Ami Radunskaya
Настоящее имя: Ami Radunskaya
Об исполнителе:
Ami Radunskaya is an American mathematician, composer, and cellist specializing in new music who currently serves as a professor of mathematics at Pomona College. Radunskaya received her Bachelor's in mathematics from the University of California, Berkeley in 1986, followed by Ph.D. at Stanford University in 1992. After postdoctoral studies at Rice University, she joined the Pomona College faculty in 1994. Ami began playing cello at nine and performed with the Oakland Symphony Orchestra for seven years, joining when she was 16, right after graduating from high school. Radunskaya quit the orchestra to focus on experimental and electroacoustic music. She was a member of The Arch Ensemble for Experimental Music, co-founded by Robert Hughes (2) and Thomas Buckner.

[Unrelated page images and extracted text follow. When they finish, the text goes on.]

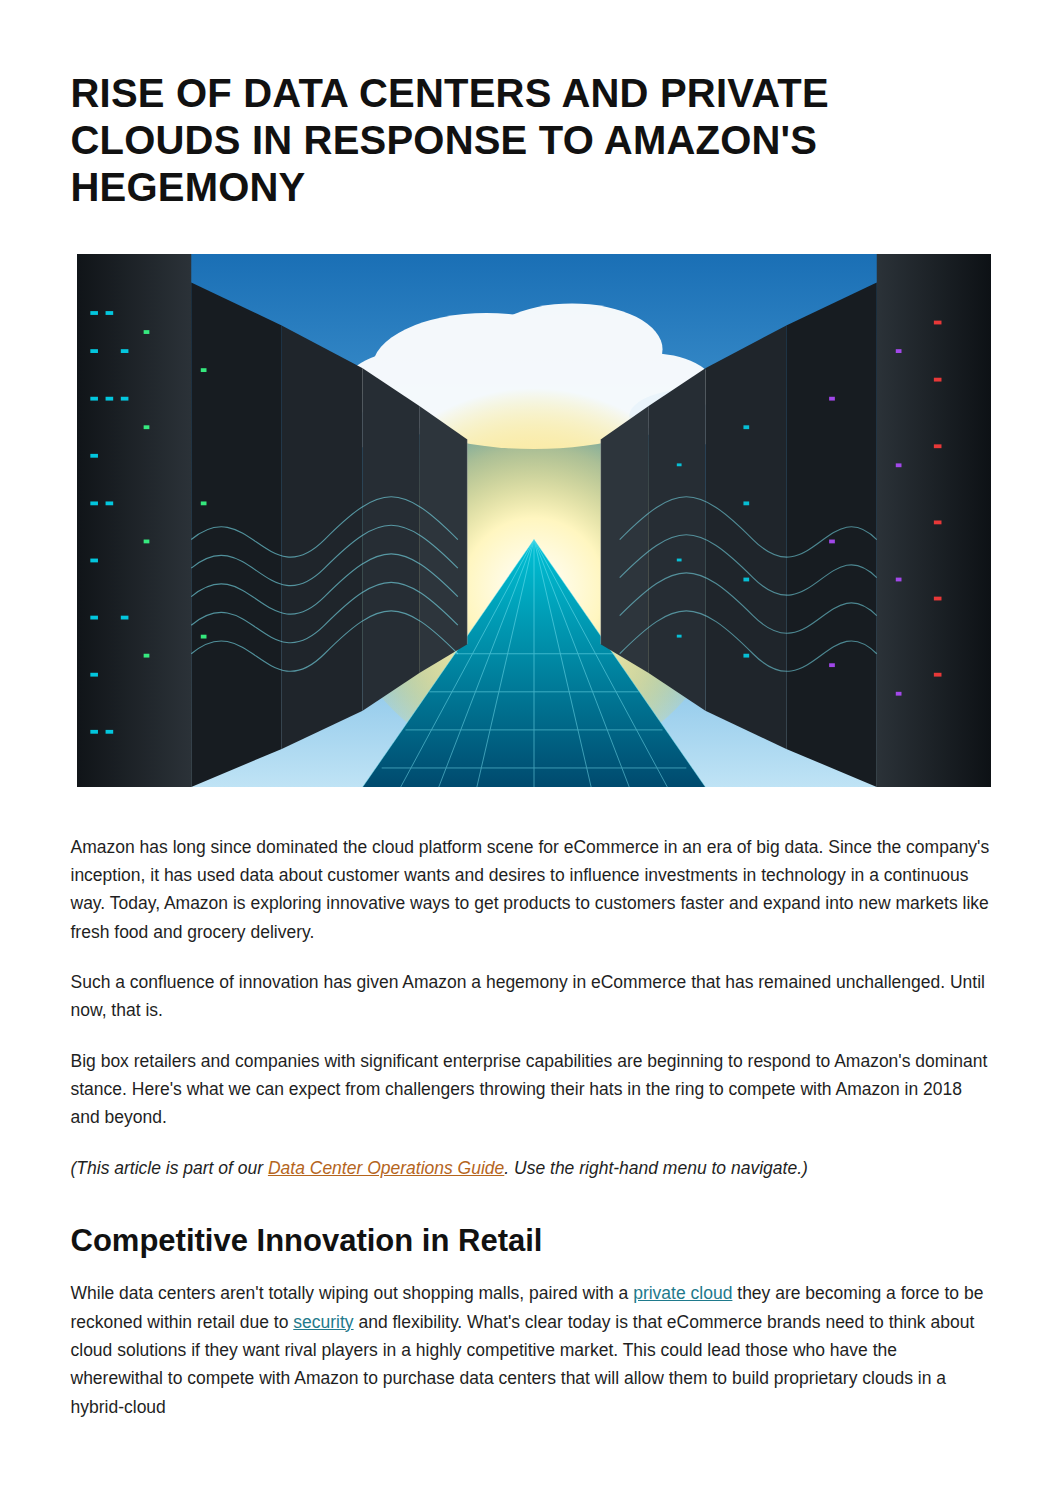Rise of Data Centers and Private Clouds in Response to Amazon's Hegemony
Amazon has long since dominated the cloud platform scene for eCommerce in an era of big data. Since the company's inception, it has used data about customer wants and desires to influence investments in technology in a continuous way. Today, Amazon is exploring innovative ways to get products to customers faster and expand into new markets like fresh food and grocery delivery.
Such a confluence of innovation has given Amazon a hegemony in eCommerce that has remained unchallenged. Until now, that is.
Big box retailers and companies with significant enterprise capabilities are beginning to respond to Amazon's dominant stance. Here's what we can expect from challengers throwing their hats in the ring to compete with Amazon in 2018 and beyond.
(This article is part of our Data Center Operations Guide. Use the right-hand menu to navigate.)
Competitive Innovation in Retail
While data centers aren't totally wiping out shopping malls, paired with a private cloud they are becoming a force to be reckoned within retail due to security and flexibility. What's clear today is that eCommerce brands need to think about cloud solutions if they want rival players in a highly competitive market. This could lead those who have the wherewithal to compete with Amazon to purchase data centers that will allow them to build proprietary clouds in a hybrid-cloud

In the late 1970s, she performed throughout the United States and Europe with Donald Buchla, who built a custom Buchla 200 series synthesizer for her circa 1978–79 — retuned to her voice and interactively responsive to the performer's gestures. Dubbed the "Sili-Con Cello" after one of Radunskaya's compositions, it housed five modules in a 24"x18" wall-hanging case: Quad Function Generator 281, Quad Lowpass Gate 292C, "Source of Uncertainty" 266, Complex Wave Generator 259, and Preamplifier 270, plus a prototype A.I. binary counter. With a microphone connected through a preamp and envelope generator, Sili-Con generates CV and gate signals from acoustic sounds, used by the binary counter to "play" the synth. During her Stanford tenure, Radunskaya also composed four pieces for Radio Baton controller developed by Max Mathews, which monitors arm gestures and uses them to "conduct" music electronically. One of these compositions, "A Wild and Reckless Place" (1990), was written in the Bohlen-Pierce scale.